The Archaeological Survey of Ireland is a unit of the National Monuments Service, which is currently managed by the Department of Housing, Local Government and Heritage. The unit maintains a database of all known archaeological monuments and sites in Ireland that date from before 1700 with few selected monuments of the post-1700 period. The database has more than 138,800 records related to archaeological monuments.

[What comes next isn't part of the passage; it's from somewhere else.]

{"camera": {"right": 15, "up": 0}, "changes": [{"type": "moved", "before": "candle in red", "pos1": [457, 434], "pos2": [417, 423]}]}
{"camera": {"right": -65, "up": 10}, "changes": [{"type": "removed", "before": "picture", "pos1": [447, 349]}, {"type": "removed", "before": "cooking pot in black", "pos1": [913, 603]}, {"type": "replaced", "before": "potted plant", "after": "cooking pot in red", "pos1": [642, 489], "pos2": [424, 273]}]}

The Archaeological Survey of Ireland was founded first in 1930 by the National Monuments Advisory Council when the National Monuments Act 1930 came into effect. A central archive was established in 1933 under the direction of the Inspector of National Monuments, Harold G. Leask, to collect published materials about all archaeological sites and monuments. After refounding the Archaeological Survey of Ireland in 1963, field surveys began with County Louth in 1965. The compilation of the Sites and Monuments Record (SMR) started in 1982 with per-county lists that were completed in 1992. These lists were later used for the statuary Record of Monuments and Places (RMP) that was established by the National Monuments (Amendment) Act 1994, consisting of brief per-county lists and associated maps.

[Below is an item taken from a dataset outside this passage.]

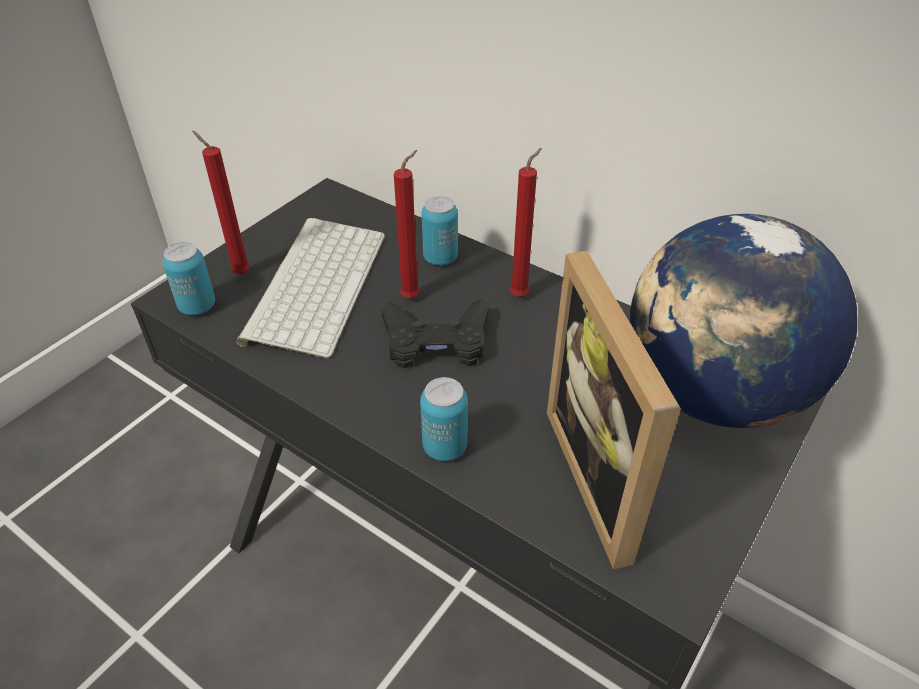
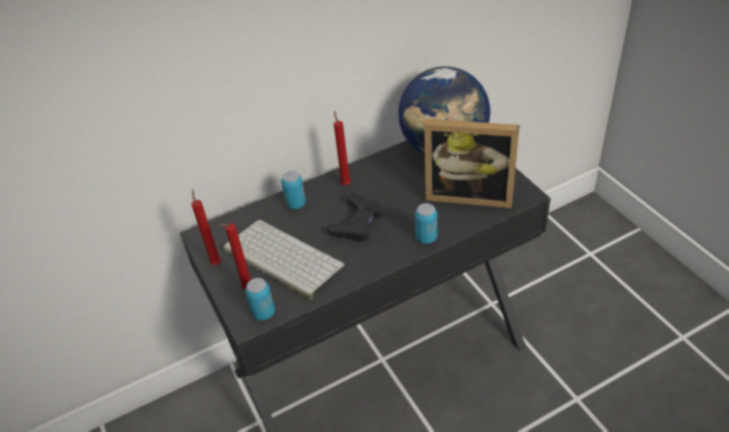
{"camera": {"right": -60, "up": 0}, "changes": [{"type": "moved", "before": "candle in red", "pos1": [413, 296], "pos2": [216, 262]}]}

In 1982, the Commissioners of Public Works decided to publish a series of archaeological inventories, designed to be comprehensive listings of all sites but providing only very brief summaries. The inventories came with the hope to raise awareness for the monuments to defend against the increasing destruction of vulnerable sites. The series started in 1986 with County Louth. Currently, it consists of 21 volumes, covering, at least partially, 16 of the 26 traditional counties of the Republic. In a subsequent phase, a series of much more detailed archaeological surveys was to be published. Currently, only one such volume, covering County Louth, was published by the government in 1989 that was inspired by the previously published archaeological surveys for two Ulster counties: County Down (1966) and County Donegal (1983).

The SMR dataset can be accessed through the Historic Environment Viewer that supports also the data from the National Inventory of Architectural Heritage (NIAH) of the post-1700 heritage. The dataset has been released under the Creative Commons Attribution 4.0 International licence which, however, does not cover third party materials like the maps of the Ordnance Survey Ireland.